The basic theories at present are as follows:
1) ADHD is a primary problem related to the ability to self regulate. The ADHD client has problems controlling attention, managing impulses, mood and activity level. What this results in is that the person with ADHD can’t think, process information, restrain their impulses or organize at a level that would be expected given their age and level of intelligence. ADHD children often appear more immature than other children their own age.
2) ADHD is a limited ability to have appropriate executive functioning. Basically the ability to control impulses, limit distractions, delay gratification, make decisions and solve problems. It is likely that those with ADHD have limited working memory. The basic function of working memory is that it allows a person to see the past, flip it forward to be able to predict future events based on similar experiences. Limited working memory often causes a repeat of past negative behaviors because the person can’t remember the negative results of the last time it happened.
3) Genetic causes. ADHD does tend to run in families. Our first question after determining if a child has ADHD is to ask “which parent” has the disorder. In one study of identical twins, if one had the disorder, 81 % of those identical twins also had the disorder. Only 29% of paternal twins share the disorder. First degree relatives have a five times greater chance than if no close relatives have symptoms. Current studies are focusing on several specific genes as the culprits.
4) Anatomical differences. The research here is not clear and there is a lot of conflicting data at present. Current theories is that there may be differences in both the corpus callosum and an asymmetry in the basal ganglia of ADHD clients.
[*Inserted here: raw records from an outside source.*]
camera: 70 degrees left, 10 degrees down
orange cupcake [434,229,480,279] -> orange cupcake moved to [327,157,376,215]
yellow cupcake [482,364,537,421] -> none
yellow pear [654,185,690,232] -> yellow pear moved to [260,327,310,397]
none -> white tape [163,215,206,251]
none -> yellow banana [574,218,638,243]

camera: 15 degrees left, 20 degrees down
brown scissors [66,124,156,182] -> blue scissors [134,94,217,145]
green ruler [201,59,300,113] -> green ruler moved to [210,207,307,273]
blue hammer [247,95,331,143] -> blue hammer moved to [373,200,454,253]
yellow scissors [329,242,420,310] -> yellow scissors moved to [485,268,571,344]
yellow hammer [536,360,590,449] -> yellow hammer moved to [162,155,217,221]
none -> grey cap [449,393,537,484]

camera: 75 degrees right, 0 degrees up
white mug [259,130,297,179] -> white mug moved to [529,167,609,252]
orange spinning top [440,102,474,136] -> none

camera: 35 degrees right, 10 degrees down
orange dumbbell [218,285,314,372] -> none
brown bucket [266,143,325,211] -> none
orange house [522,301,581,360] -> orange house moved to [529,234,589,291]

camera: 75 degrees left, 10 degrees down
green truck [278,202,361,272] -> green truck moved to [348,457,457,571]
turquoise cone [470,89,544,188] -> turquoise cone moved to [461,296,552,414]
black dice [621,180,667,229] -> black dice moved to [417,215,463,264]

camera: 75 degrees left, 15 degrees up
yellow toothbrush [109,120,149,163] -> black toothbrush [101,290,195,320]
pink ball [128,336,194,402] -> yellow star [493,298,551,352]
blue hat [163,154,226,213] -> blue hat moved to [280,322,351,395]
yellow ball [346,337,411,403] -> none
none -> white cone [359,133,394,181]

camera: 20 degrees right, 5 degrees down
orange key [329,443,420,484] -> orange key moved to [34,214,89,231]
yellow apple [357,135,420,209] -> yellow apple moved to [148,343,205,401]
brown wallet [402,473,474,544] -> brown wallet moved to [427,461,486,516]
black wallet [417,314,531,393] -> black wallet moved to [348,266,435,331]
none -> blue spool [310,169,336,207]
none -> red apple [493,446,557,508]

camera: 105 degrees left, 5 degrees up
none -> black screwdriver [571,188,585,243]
5) Functional. Several research studies report that it may be caused by differences in the say the brain functions. Daniel Amen has reported significant differences in blood flow patters in the brains of ADHD children and adults. Dr. Joel Lubar has documented differences in electrical activity with higher rates of slow wave activity. A New York University study identified 11 different patterns of brain wave activity using a QEEG scan.
6) Chemical causes. The brain has an amazing variety of neurotransmitters in the brain that are responsible for how it functions. Two key chemicals are norepinephrine and dopamine. The current theory is that there may be an imbalance of those two chemicals, primarily in the area of the prefrontal cortex.
Considering all the evidence, we can be confident in saying that ADHD is a biologically based brain disorder.